Answer these questions from the forum post on GPU–CPU data transfer speed:
(a) Which function does the writer use to allocate the GPU memory?
(b) What value is assigned to num, the number of times the timed loop runs?
(c) What transfer speed does the writer say the experiment works out to?

# [SOURCE DOCUMENT]
--------------------------------------------------

The speed of data transfer between GPU and CPU

In my memory, PCIE 1.016 can achieve 4GB/s transferring data between GPU and CPU.
But in my experiment, It spend 0.322ms to transfer a 368
288 image(32 bit one pixel, 423936Bytes) from GPU to CPU, which means that the speed is only 1.3GB/s.
I allocate the GPU memory using the function cudaMalloc, and use the following code to calculate the speed.
int num =1000;

CUDA_SAFE_CALL( cudaThreadSynchronize() );
CUT_SAFE_CALL( cutResetTimer(hTimer) );
CUT_SAFE_CALL( cutStartTimer(hTimer) );

for(int i = 0; i < num; i ++)
CUDA_SAFE_CALL( cudaMemcpy(d_Data, h_Data, DATA_SIZE, cudaMemcpyHostToDevice); //DATA_SIZE = 368 * 288 * sizeof(float);

CUDA_SAFE_CALL( cudaThreadSynchronize() );
CUT_SAFE_CALL( cutStopTimer(hTimer) );
gpuTime = cutGetTimerValue(hTimer) * 1.0 / num;
printf(“…data transfer() time: %f msecs; \n”, gpuTime);

So I am a little confused.

--------------------------------------------------

# [INFORMATION SUPPLIED]
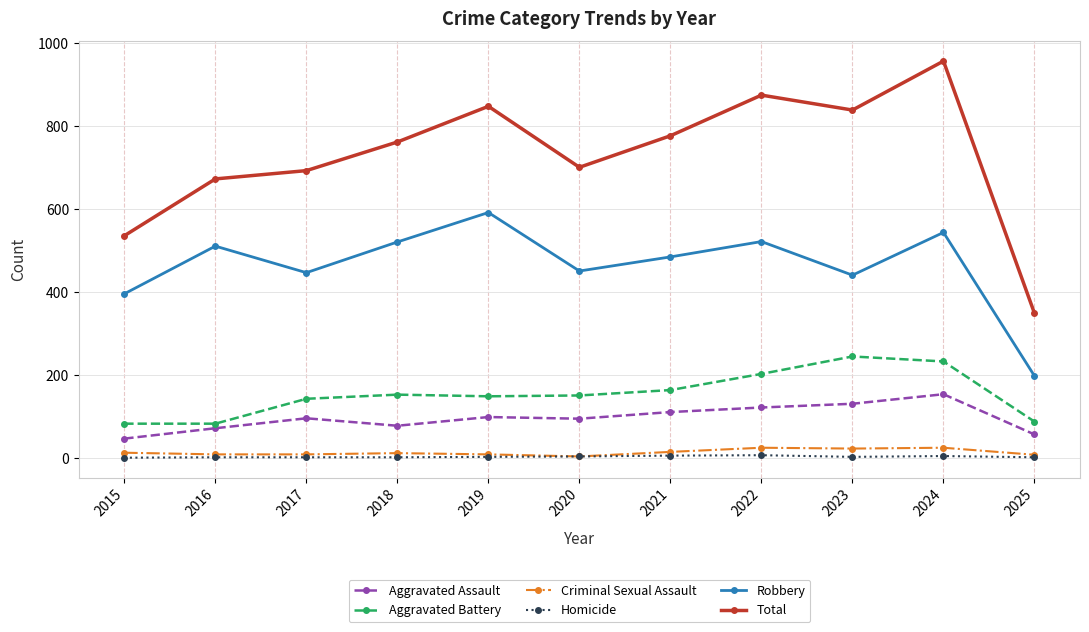

True or false: Criminal Sexual Assault and Total cross at least once.

False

--------------------------------------------------

# [EXPECTED OUTPUT]
(a) cudaMalloc
(b) 1000
(c) 1.3GB/s